# How do I get this shot?



## Labdoc (Oct 15, 2016)

I was out early this morning just messing around and there is almost a full moon. I tried to get a test shot at ISO 32000, f2.8 1/60 and no matter what I changed (ISO, metering, zoom, composition, f stop, etc.) the exposure is not good. Moon always blown out, I guess it's like trying to photograph with the sun in the frame. I have seen landscape type photos of the moon with the moon and foreground exposed properly and in focus. Are these long exposures done on a tripod, composite photos or what? My bad photo below.


----------



## neuroanatomist (Oct 15, 2016)

Yes, think of the moon as sunlit beach sand as far as exposure goes. You can either blend two frames, or try shooting at early evening golden/blue hour – the full moon always rises then, and the landscape/sky are bright enough for a short exposure. 

Or just go nuts...


----------



## ajfotofilmagem (Oct 15, 2016)

Obviously, the moon asks you to use ISO lower than 32000. I usually use ISO 200, F8 aperture, speed 1/100 to shoot the moon.

If you want to show the landscape with the moon, you need to do it before the sky darkens completely. On any day of the year, the moon will be in the desired position, shortly after 18h. Or you can use flash if the landscape is close to you.


----------



## Labdoc (Oct 15, 2016)

Great shot. Telephoto lens to get the moon that big? I can shoot the moon alone decently I think. It's photos like yours Neuro that I am inquiring about.


----------



## neuroanatomist (Oct 15, 2016)

Labdoc said:


> Great shot. Telephoto lens to get the moon that big? I can shoot the moon alone decently I think. It's photos like yours Neuro that I am inquiring about.



Thanks!
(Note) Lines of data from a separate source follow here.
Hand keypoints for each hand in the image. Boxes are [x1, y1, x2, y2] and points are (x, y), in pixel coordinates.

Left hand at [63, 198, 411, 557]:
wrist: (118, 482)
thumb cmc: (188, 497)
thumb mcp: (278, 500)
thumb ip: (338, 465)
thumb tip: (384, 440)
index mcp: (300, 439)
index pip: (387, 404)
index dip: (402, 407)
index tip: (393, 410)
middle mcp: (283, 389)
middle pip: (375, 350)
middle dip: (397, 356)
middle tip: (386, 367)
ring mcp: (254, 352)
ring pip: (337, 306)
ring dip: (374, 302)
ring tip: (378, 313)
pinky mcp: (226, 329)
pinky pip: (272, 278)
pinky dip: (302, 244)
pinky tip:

The moon was shot with the 1D X at 1200mm (600/4 II and 2xIII) at 0.5 s, f/8, ISO 6400. High ISO because it was _not_ directly illuminated by the sun, that was the Supermoon Eclipse in September 2015. The moon shot was from my back yard, composited into a shot taken a month earlier in Colmar, France.


----------



## Labdoc (Oct 15, 2016)

neuroanatomist said:


> Labdoc said:
> 
> 
> > Great shot. Telephoto lens to get the moon that big? I can shoot the moon alone decently I think. It's photos like yours Neuro that I am inquiring about.
> ...


 So you had to make the moon reflection in the water? That's art in itself.


----------



## bholliman (Oct 15, 2016)

I normally take two exposures, one for the moon and one for the landscape, then blend them in Photoshop.


----------



## StudentOfLight (Oct 15, 2016)

I'm fashionably late...


----------



## neuroanatomist (Oct 15, 2016)

Labdoc said:


> neuroanatomist said:
> 
> 
> > Labdoc said:
> ...



Indeed, and thanks again! 

Here are the two original shots:


----------



## Labdoc (Oct 15, 2016)

bholliman said:


> I normally take two exposures, one for the moon and one for the landscape, then blend them in Photoshop.


 I'll try that. Great shot StudentOfLight.


----------